----- TEXTE À LIRE
Menu
Libération
Viticulture

Vendanges précoces: «C’est beaucoup plus compliqué de trouver des travailleurs disponibles mi-août»

En raison de la chaleur et de la sécheresse, les vendanges ont débuté dès cette semaine dans le Bordelais. Les professionnels du secteur rencontrent des difficultés de recrutement, dans un contexte de pénurie de plus en plus forte de saisonniers.
Dans les vignobles bordelais le 18 août. (Sebastain Kahnert/dpa.. AFP)
par Eva Fonteneau, correspondante à Bordeaux
publié le 20 août 2022 à 18h30

Branle-bas de combat dans le vignoble bordelais. A cause des fortes chaleurs, couplées à une sécheresse inédite, le cycle de la vigne a été accéléré. Résultat, les vendanges ont commencé cette semaine, avec parfois jusqu’à une dizaine de jours d’avance. Parmi les plus précoces jamais enregistrées dans le département. Les blancs secs ont ouvert le bal mardi 16 août, suivi des crémants, mercredi. Côté main-d’œuvre, les vignerons, qui peinent déjà de plus en plus à recruter des saisonniers, s’adaptent tant bien que mal à cette nouvelle temporalité.

«Forcément, ça bouscule nos habitudes. Même si on essaie d’anticiper depuis le printemps, c’est beaucoup plus compliqué de trouver des travailleurs disponibles mi-août avec les vacances. Les autres années, on avait pas mal de retraités, ils sont très demandeurs pour bosser quelques journées en été. Mais avec le risque de canicule, on ne veut pas leur faire prendre de risque», confie Dominique Furlan, président de la cave Louis-Vallon, producteur de crémant du côté de Castillon-la-Bataille. Aux difficultés de recrutement, s’ajoute aussi la fatigue des vignerons qui avaient pour beaucoup pris l’habitude de souffler fin août en attendant les vendanges.

SMS aux anciens salariés, «dans l’espoir qu’ils reviennent»
----------
CONSIGNES DE TRAVAIL:
- a) Résumez en deux phrases l'article sur les vendanges précoces.
- b) Recopiez fidèlement le passage de l'article sur les vendanges précoces qui va de « par Eva Fonteneau, correspondante » jusqu'à « cette nouvelle temporalité. ».
- c) Poursuivez l'article sur les vendanges précoces à la suite de sa dernière phrase.
----- ENTRÉES FOURNIES
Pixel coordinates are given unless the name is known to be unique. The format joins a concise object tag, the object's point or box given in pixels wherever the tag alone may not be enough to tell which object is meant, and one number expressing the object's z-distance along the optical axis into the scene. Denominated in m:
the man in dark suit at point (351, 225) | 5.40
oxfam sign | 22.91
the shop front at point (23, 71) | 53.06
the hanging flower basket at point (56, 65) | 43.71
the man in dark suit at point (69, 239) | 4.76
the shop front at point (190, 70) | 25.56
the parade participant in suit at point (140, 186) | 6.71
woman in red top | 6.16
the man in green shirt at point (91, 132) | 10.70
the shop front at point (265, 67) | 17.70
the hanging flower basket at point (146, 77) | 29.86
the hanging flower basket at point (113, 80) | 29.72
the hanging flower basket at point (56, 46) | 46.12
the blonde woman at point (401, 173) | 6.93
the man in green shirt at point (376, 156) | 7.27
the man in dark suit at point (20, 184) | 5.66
----------
RÉPONSES:
- a) À cause des fortes chaleurs et d'une sécheresse inédite, les vendanges ont commencé cette semaine dans le Bordelais, parfois avec une dizaine de jours d'avance, les blancs secs ouvrant le bal le mardi 16 août. Les vignerons, qui peinent déjà de plus en plus à recruter des saisonniers, ont encore plus de mal à trouver des travailleurs disponibles à la mi-août en raison des vacances.

- b)
par Eva Fonteneau, correspondante à Bordeaux
publié le 20 août 2022 à 18h30

Branle-bas de combat dans le vignoble bordelais. A cause des fortes chaleurs, couplées à une sécheresse inédite, le cycle de la vigne a été accéléré. Résultat, les vendanges ont commencé cette semaine, avec parfois jusqu’à une dizaine de jours d’avance. Parmi les plus précoces jamais enregistrées dans le département. Les blancs secs ont ouvert le bal mardi 16 août, suivi des crémants, mercredi. Côté main-d’œuvre, les vignerons, qui peinent déjà de plus en plus à recruter des saisonniers, s’adaptent tant bien que mal à cette nouvelle temporalité.

- c)
Du côté de Saint-Emilion, Banton et Lauret – l’une des plus importantes entreprises de sous-traitance viticole – a pris les devants pour éviter de se retrouver le bec dans l’eau : «Cette année, il nous faut jusqu’à 1 000 salariés. En prévision de ces vendanges précoces, on a lancé notre campagne de communication bien plus tôt et envoyé des SMS à ceux qui avaient déjà bossé pour nous. Dans l’espoir qu’ils reviennent», rapporte la cogérante, Sophie Lauret, qui concède avoir de plus en plus de mal à recruter. Car mi-août, il faut aussi pouvoir gérer la question du transport et du logement, principaux freins pour les candidats. «On est encore en pleine saison, c’est presque impossible de leur trouver des places en camping. La plupart refusent de les accueillir : on ne mélange pas les touristes et les saisonniers…» se désole-t-elle. Août, c’est aussi l’un des moments de l’année où les locations sont les plus chères dans le département. De quoi rebuter les plus motivés qui n’ont pas envie de voir leurs salaires siphonnés par un loyer trop élevé.

Mais surtout, plus les années passent, moins les vignes attirent. Entre la pénibilité du travail, un salaire rarement au-dessus du smic et des vendanges toujours plus maigres et plus courtes, les saisonniers n’y trouvent plus leur compte. «Avant, l’ambiance festive et familiale suffisait à compenser le côté éprouvant. Les vendanges, c’était synonyme de grandes tablées, de soirées arrosées. Pour beaucoup c’était un rendez-vous à ne pas manquer. Il y avait sans doute aussi plus de tolérance et d’insouciance», se remémore Freddy Froissart, le patron de l’entreprise viticole Les Vignerons du 33. «Aujourd’hui, les plannings sont devenus irréguliers et cet esprit fête a presque disparu. Les châteaux ne s’embêtent plus à loger les gens sur leurs terrains car il y a plein de nouvelles normes, c’est coûteux et lourd d’un point de vue administratif. Et puis aussi, le vin se vend moins», analyse celui qui baigne dans le métier depuis plus de trente ans.

«J’ai toujours peur de manquer de personnel»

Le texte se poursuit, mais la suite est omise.